Taxi drivers protest in Dublin airport, city centre

Hundreds of taxi drivers staged a work stoppage at Dublin airport this morning while another group marched through Dublin city…

Hundreds of taxi drivers staged a work stoppage at Dublin airport this morning while another group marched through Dublin city centre in protest at the lack of an appeals process with the Taxi Regulator and the number of taxi licences being issued.

Siptu official Jerry Brennan said he receives calls on a daily basis from drivers worried about money. The minimum wage stands at €8.65 per hour for adults, yet Mr Brennan claims many drivers are taking home as little as €4 an hour, or less.

"They're lucky if they are turning over €60 a day at the moment there's so much competition he said. "If you take fuel and a breakdown of their insurance costs, they're lucky if they're taking home €40."

About 300 drivers marched from Parnell Street to a letter of protest into the Department of Transport and onto the Taxi Regulator's office demanding a cap on the number of new licences.

Meanwhile, around 30 Siptu members protested at Dublin airport for four hours this morning as part of a campaign aimed at establishing an independent board where drivers can appeal decisions by the Taxi Regulator.

Mr Brennan, who worked as a driver in Dublin for 11 years, said drivers are being forced to work between 10 and 12 hour days. He claimed one man contacted him at the weekend after working from 9pm on Friday to the following morning, and making just €70.

"I know for a fact that [drivers] are struggling," Mr Brennan said. "The number of telephone calls I get on a daily basis from ordinary family men saying what can I do, asking if there are any provisions for them. It comes down to the fact that there is not enough work out there for the number of taxis currently vying for hire in the entire country, it's really bad."

But a spokesman for the Commission for Taxi Regulation said its job is not to monitor how lucrative the business is for drivers. "It's role is to make sure that standards are high in the industry.
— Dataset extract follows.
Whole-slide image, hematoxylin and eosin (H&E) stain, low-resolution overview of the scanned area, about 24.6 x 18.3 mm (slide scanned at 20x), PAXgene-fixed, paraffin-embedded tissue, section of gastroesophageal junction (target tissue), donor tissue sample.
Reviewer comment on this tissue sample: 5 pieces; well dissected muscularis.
They don't have a role in relation to earnings of drivers, drivers are self employed," the Regulator's spokesman said.

"The commission can't do anything about limiting numbers, that would require legislation from the Oireachtas. It's important to remember what the Commission's role is."
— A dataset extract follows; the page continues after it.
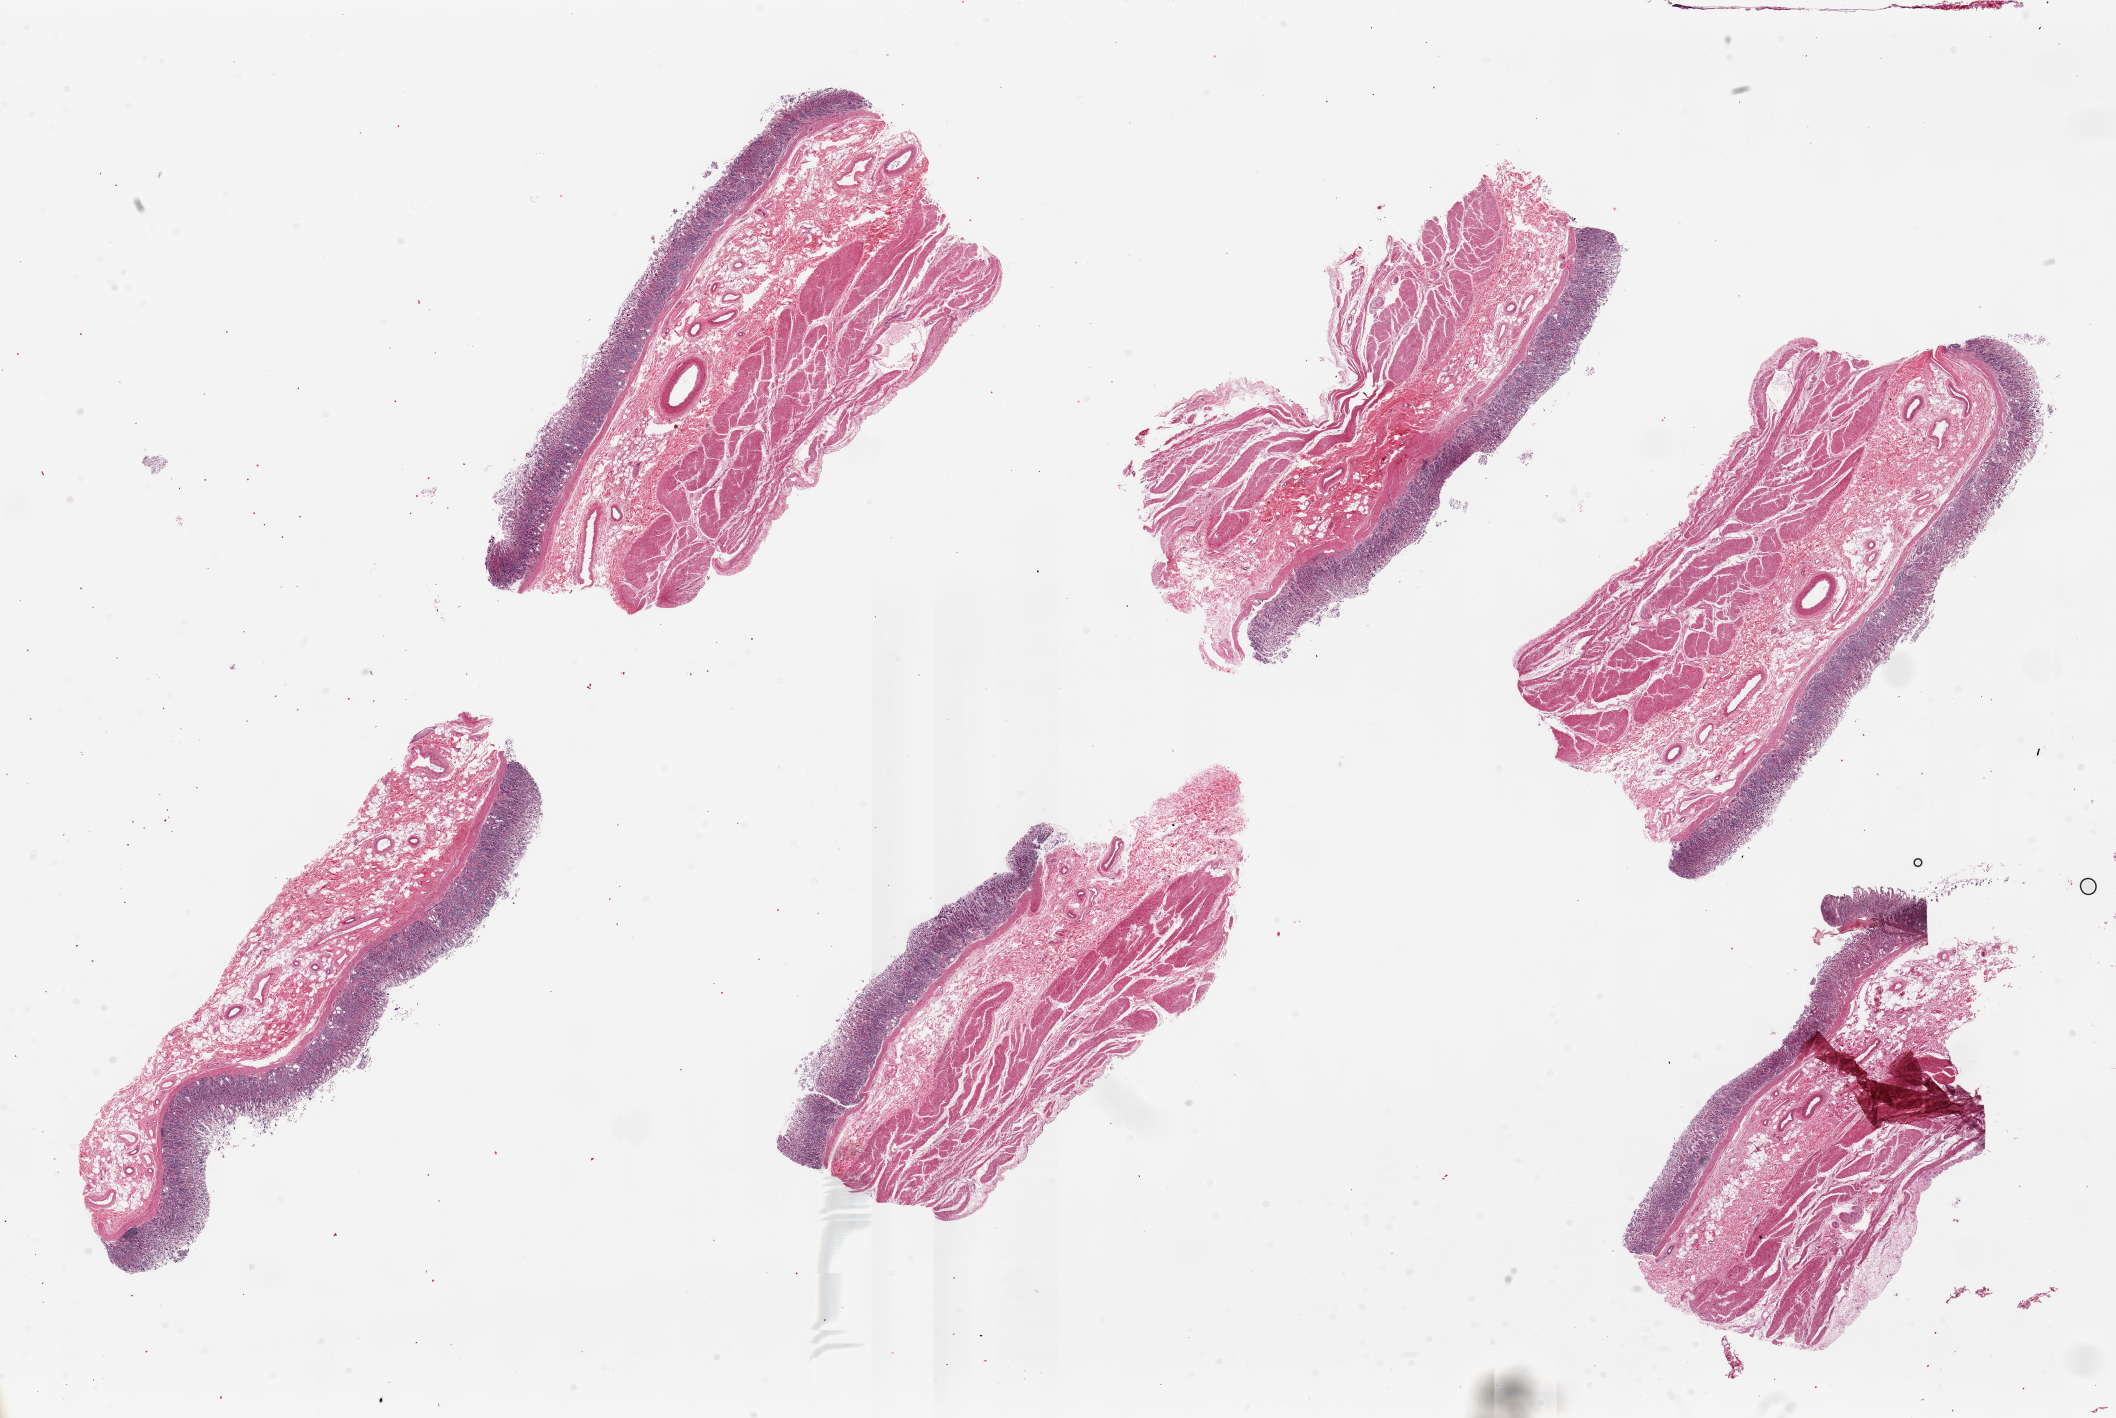
Whole-slide image, hematoxylin and eosin (H&E) stain — low-resolution overview of the scanned area, about 33.5 x 22.4 mm; PAXgene-fixed paraffin-embedded (PFPE) section; target tissue: stomach; tissue donor sample.
Review note (as recorded): 6 pieces, up to 11x3mm; mucosa ~10-15% thickness, mild/moderate autolysis.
Almost 25,000 taxis were operating in Dublin at the end of last year - a jump of over 1,700 on the figure for 2007. But the Regulator said there has been a 48 per cent drop in the number of people applying for taxi licences since May of last year.

An economic review of taxi fares being carried out by Goodbody Economic Consultants on behalf of the Regulator is due in the coming months.

As well as the issue of taxi licence numbers, the Siptu drivers are also concerned that they have no institutional means of addressing grievances. Mr Brennan said drivers were protesting because, unlike virtually every other group in the workforce, they have no right of appeal from decisions by the Regulator under the Taxi Regulation Act of 2003."

Taxi drivers have no access to the Rights Commissioner Service, the Labour Relations Commission or the Labour Court."

However, Fine Gael's Seanad transport spokesman Senator Paschal Donohoe said the protest had "risked the public support" taxi drivers needed.

He said such support was essential "if any industry reforms are to take place. The strikers could end up been their own worst enemy by disrupting Dublin this morning.”